北朝鮮による拉致被害者をめぐっては、去年、有本恵子さんの母親の嘉代子さんと横田めぐみさんの父親の滋さんが相次いでこの世を去りました。
健在な親は、恵子さんの父親の有本明弘さん(92)とめぐみさんの母親の横田早紀江さん(84)の2人だけです。
菅政権となってからも、政府は拉致問題を最重要課題と位置づけ、あらゆるチャンスを逃すことなく問題の解決にあたるとしていますが、その糸口は見えない状況が続いています。
一方、北朝鮮は国際社会の制裁に加え、新型コロナウイルスの感染拡大や水害の影響で経済が打撃を受けていると指摘されていて、今月、5年ぶりとなる朝鮮労働党大会を開催し、新たな経済計画を示す見通しです。
被害者家族からは、北朝鮮が置かれた状況を詳しく分析したうえで、北朝鮮にとってメリットのある条件を提示し、キム・ジョンウン委員長の決断を促すべきだという声も聞かれます。
被害者、そして家族が高齢化し、政府自身が「拉致問題の解決にはもはや一刻の猶予もない」と認めるなか、すべての被害者の一刻も早い帰国をどうやって実現するのか、政府の具体的かつ戦略的な取り組みが求められる1年になります。
【飯塚繁雄代表「解決へ日程表を」】
拉致被害者の家族会代表で田口八重子さんの兄の飯塚繁雄さん(82)は、NHKのインタビューに対し、「去年は新型コロナウイルスの影響で救出活動が思うようにできず、非常にじれったさを感じた。何か動きが出るのではないかと注視していたが、具体的な動きが見えず、残念な1年だった」と振り返ったうえで、「なぜ事態が動かないのかということに被害者はもはや落ち込むという段階ではなく、怒りに変わっている」と話しました。

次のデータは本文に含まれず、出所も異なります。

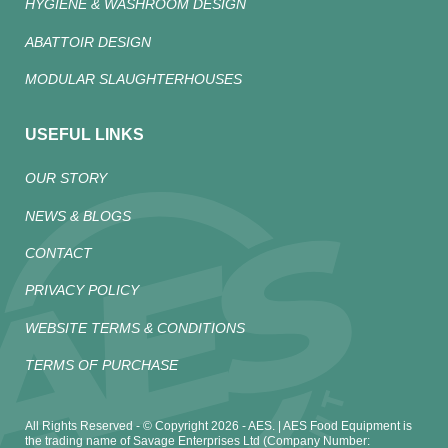
HYGIENE & WASHROOM DESIGN
ABATTOIR DESIGN
MODULAR SLAUGHTERHOUSES
USEFUL LINKS
OUR STORY
NEWS & BLOGS
CONTACT
PRIVACY POLICY
WEBSITE TERMS & CONDITIONS
TERMS OF PURCHASE
All Rights Reserved - © Copyright 2026 - AES. | AES Food Equipment is
the trading name of Savage Enterprises Ltd (Company Number:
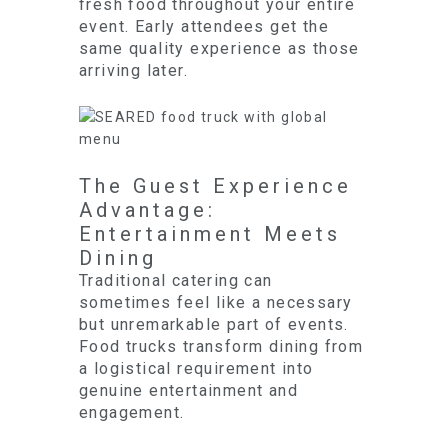
fresh food throughout your entire
event. Early attendees get the
same quality experience as those
arriving later.
The Guest Experience
Advantage:
Entertainment Meets
Dining
Traditional catering can
sometimes feel like a necessary
but unremarkable part of events.
Food trucks transform dining from
a logistical requirement into
genuine entertainment and
engagement.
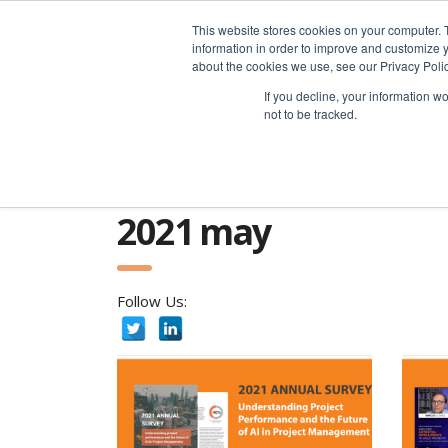
advice@greyfly.ai
This website stores cookies on your computer. 
information in order to improve and customize y
about the cookies we use, see our Privacy Polic
If you decline, your information w
not to be tracked.
Home
news
2021
May
2021 may
Follow Us:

そして、有本嘉代子さんと横田滋さんが相次いで亡くなったことについて「何もしなければ家族が歳をとり、被害者に会えないまま亡くなるのは当たり前だ。被害者が帰ってきたときに家族が誰も残っていなかったらどれほどの悲劇か。私もことし83歳になるが、妹を元気に迎えられないのではないかという焦りをひしひしと感じている」と語りました。
そのうえで、日本政府に対しては「議論をしている場合ではなく、大事なのはいつまでに何をやるかだ。菅総理大臣にはリーダーシップをもって方針を打ち出し、解決に向けた日程表をはっきり書ける段階にまで事態を進め、なんとしても具体的な動きを見せてほしい。他の国に頼り、待っていてはだめで、日本政府が主導権をとり、責任を持って取り組んでもらいたい」と話し、主体的な取り組みによって目に見える具体的な成果を出すことを強く求めました。
そして、「これまで長い間、飛行機のタラップの下で被害者が家族と抱き合う姿を夢見てきたが、夢ではなく現実にしてほしい」と、すべての被害者の1日も早い帰国、そして家族との再会を願う強い思いを語りました。